In May, GoLocal reported of the silent protest that took place outside the theater:

Matriculating Brown/Trinity MFA student Adrian Blount was one of the students who spearheaded a silent protest outside the theater on Sunday before a performance of Oklahoma!.

“We want to use our bodies to show our lack of consent of this piece which is charged with racial stereotypes and caricatures and minstrelsy,” Brown told Golocal.  “Trinity Rep has made it I guess a tradition of reproducing these stereotypes in their productions or erasing our bodes -- POC bodies -- people of color. In their To Kill a Mockingbird, the whole concept of race is completely erased -- for black people. But white actors got to play white actors. Black people had to play white people, people they didn't identify with.”

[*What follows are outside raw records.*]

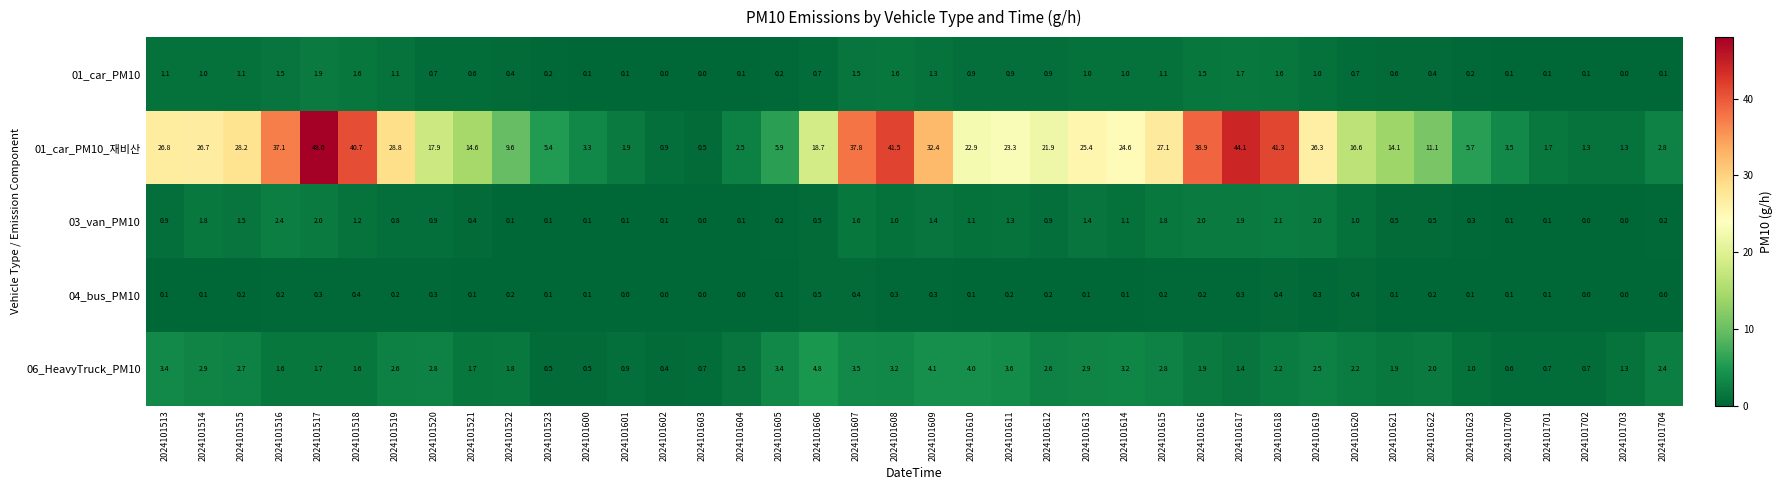

Which series has the largest total across all categories?

01_car_PM10_재비산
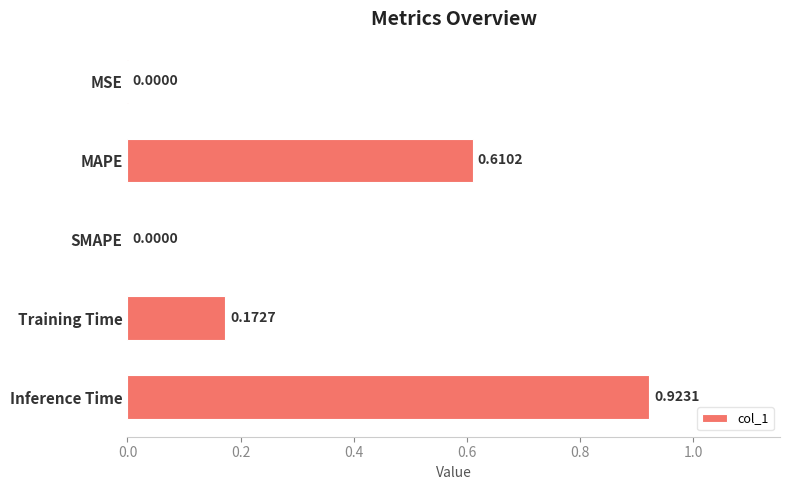

At which category does the chart reach its peak across all series?

Inference Time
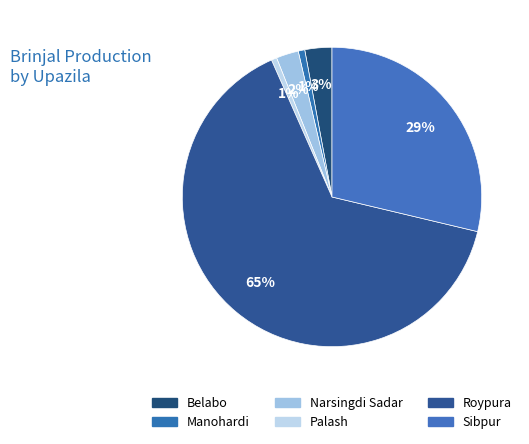

Count the number of slices in the pie.

6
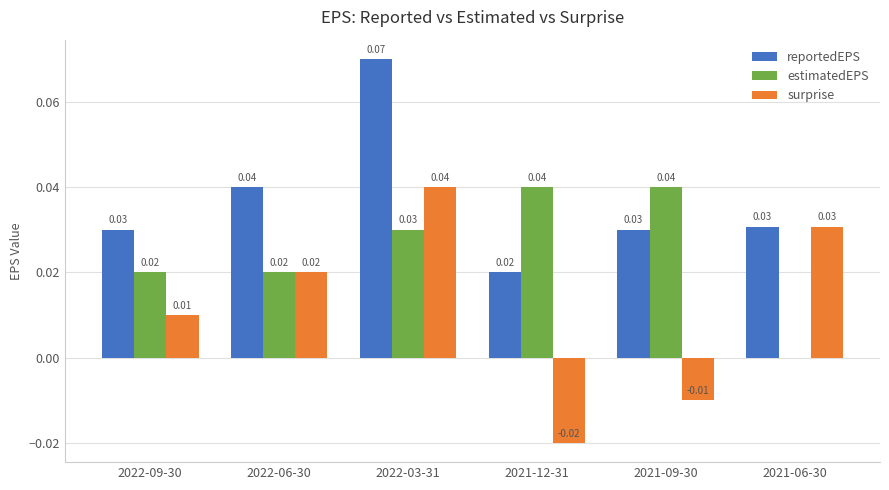

Which series has the largest total across all categories?

reportedEPS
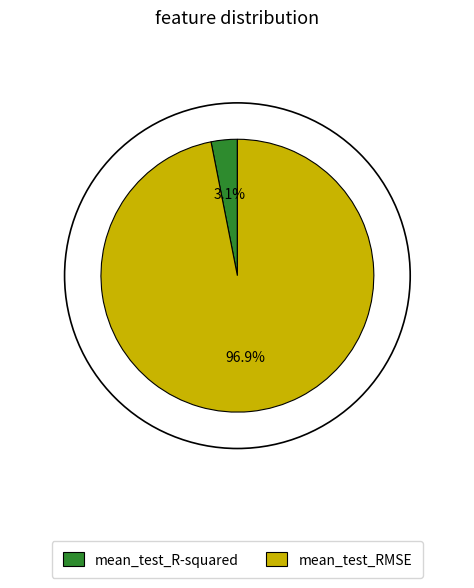

Which has a higher value, mean_test_RMSE or mean_test_R-squared?

mean_test_RMSE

Trinity responded with a statement, which can be found here — but it was resident artist Joe Wilson, Jr., who had been with company for 11 seasons, who stepped in to explain the theater’s choices, and create a greater dialogue surrounding the issues raised. 

Wilson, who has appeared both on-and-off Broadway, took to YouTube to urge theatergoers to take an active role in productions. 

"Having a black actor play that part is a not-so-subtle reminder if it does echo contemporary themes, [that] is the function of provide us ways for the audience not to sit back but be a participant," said Wilson in the video.